Practice Exercises 4
1. a) 10% plus or minus roughly 2%, or the range from 8% to 12%. To get a 95 confidence
interval you take the average and go plus or minus two standard errors. Here the standard error
for the sample percentage equals the square root of (10*90)/1000 = .949 %, and so two standard
errors equals approximately 2* .949 = 2%. (b) 4 hours plus or minus roughly .32 hours, or the
range from 3.68 hours to 4.32 hours. Here the standard error for the sample average equals
5/square root of 1000 = .16, and so twice the standard error equals .32. (c) no -- this would only
be true if the distribution of hours watched follow a normal distribution. Since the standard
deviation is so high (and going even one standard deviation below average takes you outside of
the range of the data: 5 hours below the mean of 4 hours equals –1 hours and is obviously outside
the range of the data), it is pretty clear that the histogram for the number of hours watched does
not follow a normal distribution.
3. (a) no, all we can say is that we are 95 percent confident the true average of the population is in
the range from $85,000 to $95,000. This does not mean 95 percent of the people are in this range.

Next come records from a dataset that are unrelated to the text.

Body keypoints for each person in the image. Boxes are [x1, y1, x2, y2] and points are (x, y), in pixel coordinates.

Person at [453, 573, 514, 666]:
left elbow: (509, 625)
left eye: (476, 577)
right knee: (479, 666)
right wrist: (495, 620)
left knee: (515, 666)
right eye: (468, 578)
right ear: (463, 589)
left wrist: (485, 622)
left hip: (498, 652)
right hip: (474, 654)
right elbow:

(b) False (c) True (d) $25,000. This confidence interval uses a margin of error of $5000, since we
have $90,000 plus or minus $5000. This means the standard error should be equal to half of this,
or $2,500. Plugging everything into the formula for the standard error of a sample average and
solving for the standard deviation we get 2500 = SD/square root of 100, and thus SD = $25,000.

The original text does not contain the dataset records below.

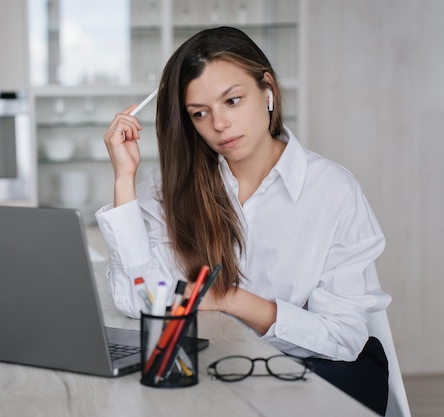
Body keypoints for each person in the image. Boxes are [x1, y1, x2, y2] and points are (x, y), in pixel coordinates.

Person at [95, 26, 390, 415]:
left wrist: (233, 300)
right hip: (221, 367)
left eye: (232, 101)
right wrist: (123, 179)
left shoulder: (332, 191)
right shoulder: (172, 188)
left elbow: (342, 336)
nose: (219, 125)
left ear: (267, 89)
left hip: (314, 372)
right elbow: (138, 298)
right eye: (200, 113)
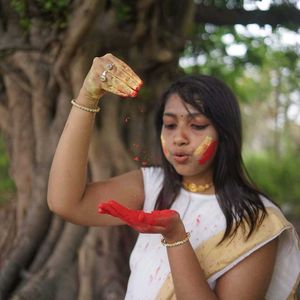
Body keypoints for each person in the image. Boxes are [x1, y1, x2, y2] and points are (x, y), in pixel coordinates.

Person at [47, 53, 300, 300]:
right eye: (169, 125)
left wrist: (176, 237)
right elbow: (66, 203)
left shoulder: (257, 222)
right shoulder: (152, 185)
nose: (179, 138)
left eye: (197, 125)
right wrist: (88, 96)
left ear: (226, 134)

This is an estimate of the standard deviation. The standard deviation is different from the standard
error of the sample mean -- the standard deviation tells you how variable individual data values
are from the average and the standard error for the sample mean tells you how variable the
sample average is from the overall population average.

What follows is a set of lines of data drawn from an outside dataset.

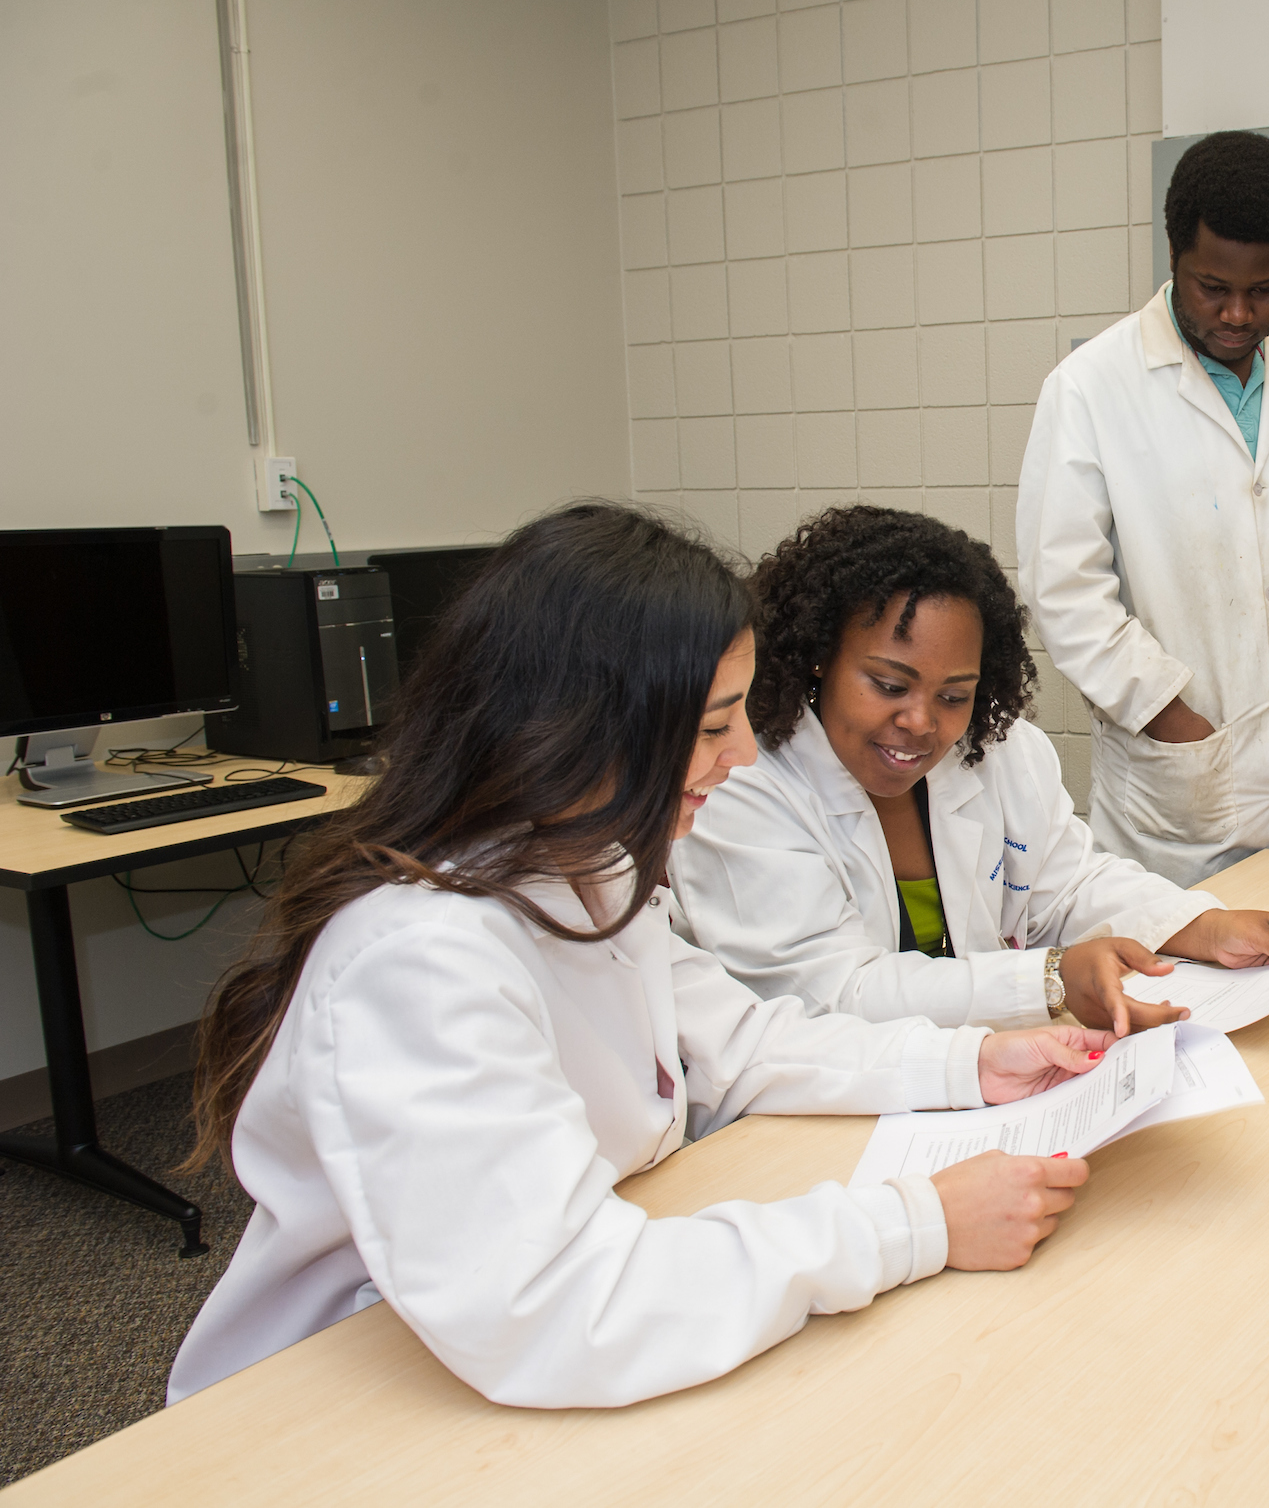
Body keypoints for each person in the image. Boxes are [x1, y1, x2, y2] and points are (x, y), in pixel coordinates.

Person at [168, 505, 1115, 1409]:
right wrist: (919, 1223)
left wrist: (974, 1062)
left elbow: (740, 1046)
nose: (745, 755)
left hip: (498, 1345)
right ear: (577, 722)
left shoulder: (589, 869)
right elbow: (561, 1302)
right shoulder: (419, 957)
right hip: (337, 1397)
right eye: (712, 726)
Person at [672, 505, 1269, 1036]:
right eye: (889, 685)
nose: (922, 722)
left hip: (988, 1085)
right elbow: (832, 993)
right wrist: (1049, 979)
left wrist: (1201, 926)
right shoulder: (739, 783)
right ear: (818, 658)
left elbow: (1067, 888)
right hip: (816, 1112)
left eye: (955, 695)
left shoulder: (997, 751)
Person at [1017, 130, 1269, 887]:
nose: (1237, 313)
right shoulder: (1091, 388)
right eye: (1211, 286)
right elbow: (1066, 594)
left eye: (1266, 290)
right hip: (1179, 800)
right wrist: (1178, 725)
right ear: (1172, 258)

7. (a) the standard error here would equal $10,000/square root of 400 = $500. This means the
margin of error would equal $1000. You could say that the average income in the population is
estimated to be $30,000 -- and we are 95 percent confident it is off by less than $1000. (b) false -a 95 percent confidence interval does not tell you the range where 95 percent of the data lies. It
tells you we are 95 percent confident the average of the population lies in that range.
Practice Exercises 5
2. a) yes. The standard error for the average weight would equal .42/square root of 36 = .07. That
means this sample is off by (14.8-15)/.07 = - 2.9, or almost three standard errors below what is
supposed to be. Since this is more than two standard errors, this is statistically significant. b) 576
boxes. Currently the standard error equals .07, and thus the margin of error is about .14. In order
to cut the margin of error down to .035 this means we want to cut it down by a factor of .14/.0 35
= 4. And in order to cut the margin of error down by a factor of 4 we need to multiply the sample
size by 4 squared, which equals 16. To this means we need a sample 16 times larger, which
means we must sample 36* 16 = 576 boxes.
4. If they repeated the study and gave placebo to both the treatment and control groups,
there would be a 0.4 chance of seeing at least as much difference between the two groups
in terms of the number of people having the side effect.
16. The main issue in this problem is statistical significance versus practical significance. The
sample size is very large, so SE = SD/square root of 10000 will be small (equal to 0.5). As a
result, even a small decrease of 2 in the average will be statistically significant ( z = - 4). For a
process that has a SD of 50, a decrease of 2 in the average is not practically significant.